> **Assignment**
Each record below should be printed exactly as it was written.

> **Records**

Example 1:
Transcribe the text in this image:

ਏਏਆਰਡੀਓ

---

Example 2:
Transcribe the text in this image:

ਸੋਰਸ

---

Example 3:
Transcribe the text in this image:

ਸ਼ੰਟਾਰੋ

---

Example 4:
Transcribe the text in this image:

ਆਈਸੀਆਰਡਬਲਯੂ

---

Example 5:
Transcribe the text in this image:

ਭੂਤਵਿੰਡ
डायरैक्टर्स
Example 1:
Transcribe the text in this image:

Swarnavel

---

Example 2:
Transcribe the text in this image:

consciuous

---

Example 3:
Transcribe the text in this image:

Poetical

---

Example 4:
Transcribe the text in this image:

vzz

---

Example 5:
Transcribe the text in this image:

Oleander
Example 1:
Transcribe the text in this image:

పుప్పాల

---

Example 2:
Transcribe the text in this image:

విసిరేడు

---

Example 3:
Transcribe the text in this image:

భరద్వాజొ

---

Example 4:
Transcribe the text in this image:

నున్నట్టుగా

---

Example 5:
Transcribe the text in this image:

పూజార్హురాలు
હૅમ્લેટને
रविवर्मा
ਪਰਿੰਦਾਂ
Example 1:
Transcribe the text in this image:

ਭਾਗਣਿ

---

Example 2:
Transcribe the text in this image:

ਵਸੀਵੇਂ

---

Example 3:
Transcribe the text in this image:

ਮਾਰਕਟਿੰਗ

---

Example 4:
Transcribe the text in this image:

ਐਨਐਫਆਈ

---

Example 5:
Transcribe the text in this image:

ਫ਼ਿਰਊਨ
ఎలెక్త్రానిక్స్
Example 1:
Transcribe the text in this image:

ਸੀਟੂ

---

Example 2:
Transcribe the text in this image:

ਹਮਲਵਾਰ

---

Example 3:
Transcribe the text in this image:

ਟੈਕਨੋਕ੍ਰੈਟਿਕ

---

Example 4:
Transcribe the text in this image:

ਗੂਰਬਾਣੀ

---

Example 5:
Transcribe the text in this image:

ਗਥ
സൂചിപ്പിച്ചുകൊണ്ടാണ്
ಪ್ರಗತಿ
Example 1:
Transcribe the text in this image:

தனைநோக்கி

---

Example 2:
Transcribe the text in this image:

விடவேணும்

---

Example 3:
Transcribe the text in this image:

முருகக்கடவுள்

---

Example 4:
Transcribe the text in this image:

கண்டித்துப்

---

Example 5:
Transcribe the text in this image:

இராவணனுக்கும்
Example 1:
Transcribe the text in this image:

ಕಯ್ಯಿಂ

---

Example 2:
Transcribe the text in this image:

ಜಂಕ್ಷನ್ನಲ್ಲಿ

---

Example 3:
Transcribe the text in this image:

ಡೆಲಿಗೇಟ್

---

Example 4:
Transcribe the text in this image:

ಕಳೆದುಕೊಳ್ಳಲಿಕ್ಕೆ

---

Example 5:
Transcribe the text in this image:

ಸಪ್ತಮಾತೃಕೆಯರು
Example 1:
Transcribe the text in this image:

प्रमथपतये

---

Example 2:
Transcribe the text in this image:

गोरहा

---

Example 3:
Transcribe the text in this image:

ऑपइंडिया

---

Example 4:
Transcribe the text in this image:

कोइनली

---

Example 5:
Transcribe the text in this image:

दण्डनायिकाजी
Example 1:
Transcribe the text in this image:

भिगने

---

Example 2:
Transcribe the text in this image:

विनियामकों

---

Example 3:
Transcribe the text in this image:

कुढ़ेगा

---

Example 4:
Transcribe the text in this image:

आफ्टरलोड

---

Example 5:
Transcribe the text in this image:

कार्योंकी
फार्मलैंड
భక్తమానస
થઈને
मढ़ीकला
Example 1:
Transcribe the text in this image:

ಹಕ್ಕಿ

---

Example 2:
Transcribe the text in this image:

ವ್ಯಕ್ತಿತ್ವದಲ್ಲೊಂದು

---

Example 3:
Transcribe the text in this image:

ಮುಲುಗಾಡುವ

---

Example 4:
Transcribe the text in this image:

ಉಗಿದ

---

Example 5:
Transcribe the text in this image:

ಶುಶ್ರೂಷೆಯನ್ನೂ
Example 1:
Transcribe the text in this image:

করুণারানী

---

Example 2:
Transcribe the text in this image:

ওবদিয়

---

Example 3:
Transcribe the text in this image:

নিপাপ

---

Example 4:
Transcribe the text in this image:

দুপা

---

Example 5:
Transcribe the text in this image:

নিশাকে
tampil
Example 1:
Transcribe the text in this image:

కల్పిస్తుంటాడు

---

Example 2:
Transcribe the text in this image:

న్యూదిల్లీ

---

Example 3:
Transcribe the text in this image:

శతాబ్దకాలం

> **Result**
Example 1:
Transcribe the text in this image:

ਏਏਆਰਡੀਓ

---

Example 2:
Transcribe the text in this image:

ਸੋਰਸ

---

Example 3:
Transcribe the text in this image:

ਸ਼ੰਟਾਰੋ

---

Example 4:
Transcribe the text in this image:

ਆਈਸੀਆਰਡਬਲਯੂ

---

Example 5:
Transcribe the text in this image:

ਭੂਤਵਿੰਡ
डायरैक्टर्स
Example 1:
Transcribe the text in this image:

Swarnavel

---

Example 2:
Transcribe the text in this image:

consciuous

---

Example 3:
Transcribe the text in this image:

Poetical

---

Example 4:
Transcribe the text in this image:

vzz

---

Example 5:
Transcribe the text in this image:

Oleander
Example 1:
Transcribe the text in this image:

పుప్పాల

---

Example 2:
Transcribe the text in this image:

విసిరేడు

---

Example 3:
Transcribe the text in this image:

భరద్వాజొ

---

Example 4:
Transcribe the text in this image:

నున్నట్టుగా

---

Example 5:
Transcribe the text in this image:

పూజార్హురాలు
હૅમ્લેટને
रविवर्मा
ਪਰਿੰਦਾਂ
Example 1:
Transcribe the text in this image:

ਭਾਗਣਿ

---

Example 2:
Transcribe the text in this image:

ਵਸੀਵੇਂ

---

Example 3:
Transcribe the text in this image:

ਮਾਰਕਟਿੰਗ

---

Example 4:
Transcribe the text in this image:

ਐਨਐਫਆਈ

---

Example 5:
Transcribe the text in this image:

ਫ਼ਿਰਊਨ
ఎలెక్త్రానిక్స్
Example 1:
Transcribe the text in this image:

ਸੀਟੂ

---

Example 2:
Transcribe the text in this image:

ਹਮਲਵਾਰ

---

Example 3:
Transcribe the text in this image:

ਟੈਕਨੋਕ੍ਰੈਟਿਕ

---

Example 4:
Transcribe the text in this image:

ਗੂਰਬਾਣੀ

---

Example 5:
Transcribe the text in this image:

ਗਥ
സൂചിപ്പിച്ചുകൊണ്ടാണ്
ಪ್ರಗತಿ
Example 1:
Transcribe the text in this image:

தனைநோக்கி

---

Example 2:
Transcribe the text in this image:

விடவேணும்

---

Example 3:
Transcribe the text in this image:

முருகக்கடவுள்

---

Example 4:
Transcribe the text in this image:

கண்டித்துப்

---

Example 5:
Transcribe the text in this image:

இராவணனுக்கும்
Example 1:
Transcribe the text in this image:

ಕಯ್ಯಿಂ

---

Example 2:
Transcribe the text in this image:

ಜಂಕ್ಷನ್ನಲ್ಲಿ

---

Example 3:
Transcribe the text in this image:

ಡೆಲಿಗೇಟ್

---

Example 4:
Transcribe the text in this image:

ಕಳೆದುಕೊಳ್ಳಲಿಕ್ಕೆ

---

Example 5:
Transcribe the text in this image:

ಸಪ್ತಮಾತೃಕೆಯರು
Example 1:
Transcribe the text in this image:

प्रमथपतये

---

Example 2:
Transcribe the text in this image:

गोरहा

---

Example 3:
Transcribe the text in this image:

ऑपइंडिया

---

Example 4:
Transcribe the text in this image:

कोइनली

---

Example 5:
Transcribe the text in this image:

दण्डनायिकाजी
Example 1:
Transcribe the text in this image:

भिगने

---

Example 2:
Transcribe the text in this image:

विनियामकों

---

Example 3:
Transcribe the text in this image:

कुढ़ेगा

---

Example 4:
Transcribe the text in this image:

आफ्टरलोड

---

Example 5:
Transcribe the text in this image:

कार्योंकी
फार्मलैंड
భక్తమానస
થઈને
मढ़ीकला
Example 1:
Transcribe the text in this image:

ಹಕ್ಕಿ

---

Example 2:
Transcribe the text in this image:

ವ್ಯಕ್ತಿತ್ವದಲ್ಲೊಂದು

---

Example 3:
Transcribe the text in this image:

ಮುಲುಗಾಡುವ

---

Example 4:
Transcribe the text in this image:

ಉಗಿದ

---

Example 5:
Transcribe the text in this image:

ಶುಶ್ರೂಷೆಯನ್ನೂ
Example 1:
Transcribe the text in this image:

করুণারানী

---

Example 2:
Transcribe the text in this image:

ওবদিয়

---

Example 3:
Transcribe the text in this image:

নিপাপ

---

Example 4:
Transcribe the text in this image:

দুপা

---

Example 5:
Transcribe the text in this image:

নিশাকে
tampil
Example 1:
Transcribe the text in this image:

కల్పిస్తుంటాడు

---

Example 2:
Transcribe the text in this image:

న్యూదిల్లీ

---

Example 3:
Transcribe the text in this image:

శతాబ్దకాలం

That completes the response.